Export and upload the font extensions
We need to get the font extension from iReport over to JasperServer. In JasperServer 3.5 this required tracking down (or creating) the relevant XML files, properties files, and TTF font files. I wrote about font extensions in JasperServer 3.5 previously. In JasperServer 3.7 it’s a single click to export the extension and only a few more clicks to load it up to JasperServer.
Return to the window Tools -> Options -> Fonts and click the button “Export as extension”. That was easy.

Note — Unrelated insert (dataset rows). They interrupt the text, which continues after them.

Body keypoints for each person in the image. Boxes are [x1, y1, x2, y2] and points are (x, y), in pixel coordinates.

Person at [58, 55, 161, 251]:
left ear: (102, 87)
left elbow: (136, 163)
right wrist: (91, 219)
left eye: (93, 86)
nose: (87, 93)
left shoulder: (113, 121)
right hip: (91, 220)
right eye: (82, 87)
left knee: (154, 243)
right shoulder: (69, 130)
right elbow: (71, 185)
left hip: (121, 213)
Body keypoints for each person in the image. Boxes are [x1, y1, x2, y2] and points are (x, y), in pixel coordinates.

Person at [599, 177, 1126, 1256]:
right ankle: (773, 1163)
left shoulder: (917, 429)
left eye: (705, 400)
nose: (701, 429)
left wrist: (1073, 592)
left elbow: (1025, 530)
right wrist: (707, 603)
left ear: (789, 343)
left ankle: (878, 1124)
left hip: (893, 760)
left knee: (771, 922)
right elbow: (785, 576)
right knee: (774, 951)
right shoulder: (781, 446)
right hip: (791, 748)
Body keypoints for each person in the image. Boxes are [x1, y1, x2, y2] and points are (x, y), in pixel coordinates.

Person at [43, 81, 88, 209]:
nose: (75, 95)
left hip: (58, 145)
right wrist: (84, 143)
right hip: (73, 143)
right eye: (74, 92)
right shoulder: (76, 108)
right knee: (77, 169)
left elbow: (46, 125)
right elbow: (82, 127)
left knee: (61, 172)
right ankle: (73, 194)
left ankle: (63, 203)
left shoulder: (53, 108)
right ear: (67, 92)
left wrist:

In the Repository Navigator pane right-click a folder and choose Add -> Jar Archive. Then on the report unit add a reference to this JAR file. It is possible to add the JAR Archive directly into the report unit. But it’s better to add the JAR independently so that it may be referenced by many reports. In the screenshot below you can see that MyFontExtensions.jar has already been added, and now I am just adding a reference link from my report unit to this resource.
Success
Now that the font extensions have been loaded up into JasperServer—and the report makes use of it—the report works perfectly. HTML, XLS, OpenOffice.org spreadsheets and text documents, and even PDF are all rendered as intended. Don’t forget that most formats, like the ODS file below, refer to the correct font but do not embed it. So these will not render as intended on client machines lacking the relevant font. But PDF with its font embedding can be counted on to produce a pixel-perfect output.
Appendix
One way to be more certain that your reports are well defined is to tell JasperServer to more rigorously enforce fonts. By default JasperServer makes a best guess and substitutes another font in place of one that cannot be found. This is helpful in some respects, but I find that it promotes laziness. I much prefer to set the following option in …/WEB-INF/classes/jasperreports.properties:
# ignore missing fonts in reports net.sf.jasperreports.awt.ignore.missing.font=false
The default value is true. By setting it to false JasperServer will throw an exception when it cannot find the font that it needs. Here’s what the user sees when running the above report before deploying the font extensions when JasperServer does not ignore missing fonts:
net.sf.jasperreports.engine.util.JRFontNotFoundException: Font 'Comic Sans MS' is not available to the JVM. See the Javadoc for more details. at net.sf.jasperreports.engine.util.JRFontUtil.checkAwtFont(JRFontUtil.java:321) at net.sf.jasperreports.engine.util.JRStyledText.getAwtAttributedString(JRStyledText.java:226) at net.sf.jasperreports.engine.fill.TextMeasurer.measure(TextMeasurer.java:362) at net.sf.jasperreports.engine.util.JdkGlyphFixTextMeasurer.measure(JdkGlyphFixTextMeasurer.java:133) at net.sf.jasperreports.engine.fill.JRFillTextElement.chopTextElement(JRFillTextElement.java:1008) at net.sf.jasperreports.engine.fill.JRFillTextField.prepare(JRFillTextField.java:539) at net.sf.jasperreports.engine.fill.JRFillElementContainer.prepareElements(JRFillElementContainer.java:327) at net.sf.jasperreports.engine.fill.JRFillBand.fill(JRFillBand.java:402) ...
or in other languages you get the equivalent error like this:
標楷體 is not available to the jvm.
Of course you wouldn’t want to let errors like this creep into a production system. But that’s why we have testing. During testing it’s far better to see these errors. Without this error I might not have noticed that a report was rendering without Comic Sans MS. This way I see exactly what the problem is, so I can take steps to fix it.